The priest waited, but the woman remained silent.

Did she remember, he asked severely, the words of our Savior, that "he who looketh in lust, committeth adultery." If she kept this idol in her heart, no priest had power to forgive her sins in His name. Her choice was before her, her Lord or her flesh.

Her head was bowed, her hands clasped before her, and she felt tears trickle slowly upon her knuckles.

"Oh, I promise, Father," she whispered, "to try never to think of him any more, and to put him out of my mind—when—the thought comes—unbidden."

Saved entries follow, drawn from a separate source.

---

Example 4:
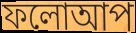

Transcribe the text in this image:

ফলোআপ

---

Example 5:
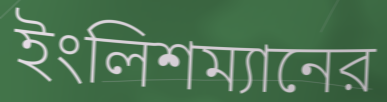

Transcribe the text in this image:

ইংলিশম্যানের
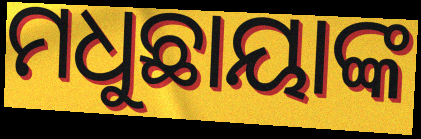
ମଧୁଛାୟାଙ୍କ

The sincerity of her intention was evident in the tones of her voice and she was offered her penance; to be hereafter scrupulous in her religious observances; to hear one mass a week besides the Sunday mass for two months; to say her prayers night and morning always reverently on her knees, not standing or in bed; with the addition of five Our Fathers and Hail Marys night and morning until her penance was completed; to endeavor to influence her family to go with her to Sunday mass each week; and to examine her conscience daily.

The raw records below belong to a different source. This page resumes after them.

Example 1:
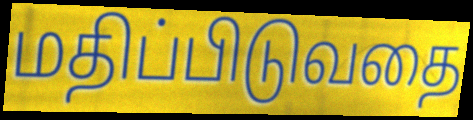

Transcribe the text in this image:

மதிப்பிடுவதை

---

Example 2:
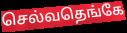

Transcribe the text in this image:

செல்வதெங்கே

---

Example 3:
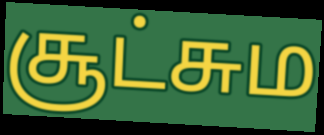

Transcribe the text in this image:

சூட்சும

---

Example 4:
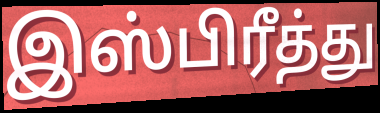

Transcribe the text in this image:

இஸ்பிரீத்து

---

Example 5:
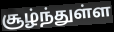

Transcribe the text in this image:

சூழ்ந்துள்ள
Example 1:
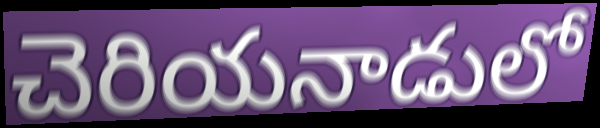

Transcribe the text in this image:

చెరియనాడులో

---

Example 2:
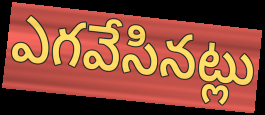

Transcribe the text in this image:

ఎగవేసినట్లు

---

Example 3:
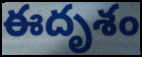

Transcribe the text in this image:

ఈదృశం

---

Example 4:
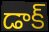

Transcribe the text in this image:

డాక్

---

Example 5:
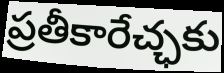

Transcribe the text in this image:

The wise and gentle old priest had not been harsh with her, and she accepted humbly and gratefully the penance he imposed.

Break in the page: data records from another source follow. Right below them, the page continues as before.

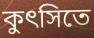
কুৎসিতে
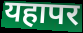
यहापर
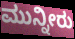
ಮುನ್ನೀರು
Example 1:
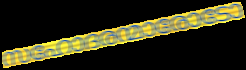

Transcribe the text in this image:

സഹോദരന്മാരോടോ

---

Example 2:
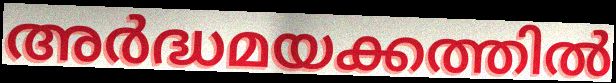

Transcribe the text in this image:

അർദ്ധമയക്കത്തിൽ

He prayed to God to regard her mercifully and to lead her to eternal life, then raising his right hand he recited over her the consecrated syllables of the sacrament, ending with the solemn words of peace, Ego te absolvo a peccatis in nomine Patris, here he made the sign of the cross, et Filii et Spiritus Sancti. Amen. (I absolve thee from thy sins in the name of the Father and of the Son and of the Holy Ghost. Amen.)

Georgia left the confessional and went to the other part of the church to pray for a clean and strengthened spirit.

The Sunday following she went with Jim, Al and Mrs. Talbot to the cathedral where pontifical mass was celebrated. Encrusted with the accumulated observances of centuries of faith, it is, perhaps, the most intricate, aesthetic and impressive religious rite ever practiced by mankind.

From the archbishop seated on his throne, wearing his two-horned mitre in sign of the two testaments, his emerald ring as spouse of the Church, his silken tunic and dalmatic, his gloves of purity; with his shepherd's crosier in his hand, his woolen pallium over his shoulders, bound with three golden pins in memory of the three nails which fastened Him; from the archbishop crowned with gold to the least acolyte in surplice of white to recall His life, and cassock of black to recall His sorrow, the hierarchical symbolism is complex, mysterious, complete, beautiful.